文書抜粋
__________________________________________________
最高裁裁判官の国民審査アンケート(その3) | le Quatorze Juillet

最高裁裁判官の国民審査アンケート(その3)

これでとりあえず終わりです。


 (7)大きな税務訴訟が増えている。憲法の租税法律主義の精神をどう生かすか。

 ★この質問には、ほかの質問でノーコメントを決め込んでいる人も結構踏み込んで答えていますね。なぜでしょう。


 古田 それぞれの事件の事案を踏まえて考える。

 中川 憲法上の原則であるから順守すべきは当然であり、法の不備は立法府の問題と割り切るべきものと思う。

 堀籠 税務当局において法律の明文に基づく課税であるとの立証が必要であり、その立証がない限り憲法の趣旨に反するとの立場から審理すべきものと考える。

 今井 常に新しい形の取引が生じ、既存の税法とのずれが生じている。そのすき間については、租税法律主義の精神を尊重しつつ、事案に即した判断をすることになる。

 津野 租税法律主義の精神を尊重することは当然。個別の具体的事件についてどう生かすかは、結局ケース・バイ・ケースで考えていくことになる。

 才口 国の存立との相対的調和。


 (8)司法の行政チェックを活性化する行政事件訴訟法改正が実現した。今後の司法と行政の関係のあり方は。 ★なかなかみなさん積極的ですね。


 古田 行政と司法は役割や判断方法に違いがあり、その点を踏まえた対応が必要だが、個人の権利・利益を守るための手続きや要件に合致しているかどうかについてチェックすることは裁判所の重要な役割と考えている。

 中川 三権分立制度は歴史的に民主的国家では不可欠な制度だ。行政チェックは司法の重要な役割であり、今後も強化される方向になると思う。

 堀籠 司法による行政のチェックは、行政実体法がどのような要件を課しているかにかかると思う。法が大幅な裁量権を行政に与えているときは、司法によるチェックはかなり難しいが、法による行政を実現するために具体的な要件が定められれば、司法によるチェックはやりやすくなると思う。

 今井 行訴法などが整備されたので、その適切な運用によって、行政に対するチェック機能が果たせると考える。
__________________________________________________
作業項目 A
国民審査アンケートの記事で、中川が民主的国家では歴史的に不可欠だと述べている制度は何ですか？
作業項目 B
国民審査アンケートの記事のうち、「これでとりあえず終わりです。」から「から審理すべきものと考える。」までをそのまま書き出してください。

抽出情報
__________________________________________________
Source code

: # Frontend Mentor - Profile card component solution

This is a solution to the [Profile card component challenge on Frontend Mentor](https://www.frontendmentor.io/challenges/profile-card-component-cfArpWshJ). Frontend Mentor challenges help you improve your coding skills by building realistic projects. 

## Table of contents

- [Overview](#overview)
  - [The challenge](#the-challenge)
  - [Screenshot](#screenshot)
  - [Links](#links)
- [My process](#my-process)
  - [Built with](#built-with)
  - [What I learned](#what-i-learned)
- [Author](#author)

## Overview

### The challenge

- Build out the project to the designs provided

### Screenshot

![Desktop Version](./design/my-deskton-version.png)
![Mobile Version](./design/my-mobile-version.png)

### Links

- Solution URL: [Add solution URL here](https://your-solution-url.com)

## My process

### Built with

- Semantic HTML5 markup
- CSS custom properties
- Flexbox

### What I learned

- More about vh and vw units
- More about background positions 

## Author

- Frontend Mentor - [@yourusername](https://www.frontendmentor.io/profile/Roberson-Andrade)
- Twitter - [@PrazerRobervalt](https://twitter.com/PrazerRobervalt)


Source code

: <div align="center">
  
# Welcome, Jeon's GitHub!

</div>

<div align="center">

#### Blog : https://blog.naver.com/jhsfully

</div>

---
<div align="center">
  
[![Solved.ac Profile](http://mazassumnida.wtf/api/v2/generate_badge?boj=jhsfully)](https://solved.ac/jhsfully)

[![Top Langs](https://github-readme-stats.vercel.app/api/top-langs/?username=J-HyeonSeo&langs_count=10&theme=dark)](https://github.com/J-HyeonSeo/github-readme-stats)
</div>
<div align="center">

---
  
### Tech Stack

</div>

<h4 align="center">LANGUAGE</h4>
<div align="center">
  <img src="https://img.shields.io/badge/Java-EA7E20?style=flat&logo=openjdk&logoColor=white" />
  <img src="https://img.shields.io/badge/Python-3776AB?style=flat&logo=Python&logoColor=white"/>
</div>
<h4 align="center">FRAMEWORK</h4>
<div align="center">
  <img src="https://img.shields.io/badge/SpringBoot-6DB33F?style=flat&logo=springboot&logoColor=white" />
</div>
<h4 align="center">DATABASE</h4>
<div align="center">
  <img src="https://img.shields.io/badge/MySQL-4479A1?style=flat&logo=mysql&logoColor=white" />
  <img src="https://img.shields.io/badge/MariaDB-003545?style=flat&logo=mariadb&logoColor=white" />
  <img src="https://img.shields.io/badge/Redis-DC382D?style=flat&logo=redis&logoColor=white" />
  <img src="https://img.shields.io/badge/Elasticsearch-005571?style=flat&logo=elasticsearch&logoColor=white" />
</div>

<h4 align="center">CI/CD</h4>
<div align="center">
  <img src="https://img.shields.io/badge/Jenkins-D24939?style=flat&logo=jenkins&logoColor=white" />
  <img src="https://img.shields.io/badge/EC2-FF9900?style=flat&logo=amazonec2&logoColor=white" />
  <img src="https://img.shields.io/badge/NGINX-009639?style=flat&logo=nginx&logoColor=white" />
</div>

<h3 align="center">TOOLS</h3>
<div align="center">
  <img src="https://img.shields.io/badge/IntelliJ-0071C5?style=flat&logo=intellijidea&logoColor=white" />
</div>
__________________________________________________
解答 A
三権分立制度です。

解答 B
これでとりあえず終わりです。


 (7)大きな税務訴訟が増えている。憲法の租税法律主義の精神をどう生かすか。

 ★この質問には、ほかの質問でノーコメントを決め込んでいる人も結構踏み込んで答えていますね。なぜでしょう。


 古田 それぞれの事件の事案を踏まえて考える。

 中川 憲法上の原則であるから順守すべきは当然であり、法の不備は立法府の問題と割り切るべきものと思う。

 堀籠 税務当局において法律の明文に基づく課税であるとの立証が必要であり、その立証がない限り憲法の趣旨に反するとの立場から審理すべきものと考える。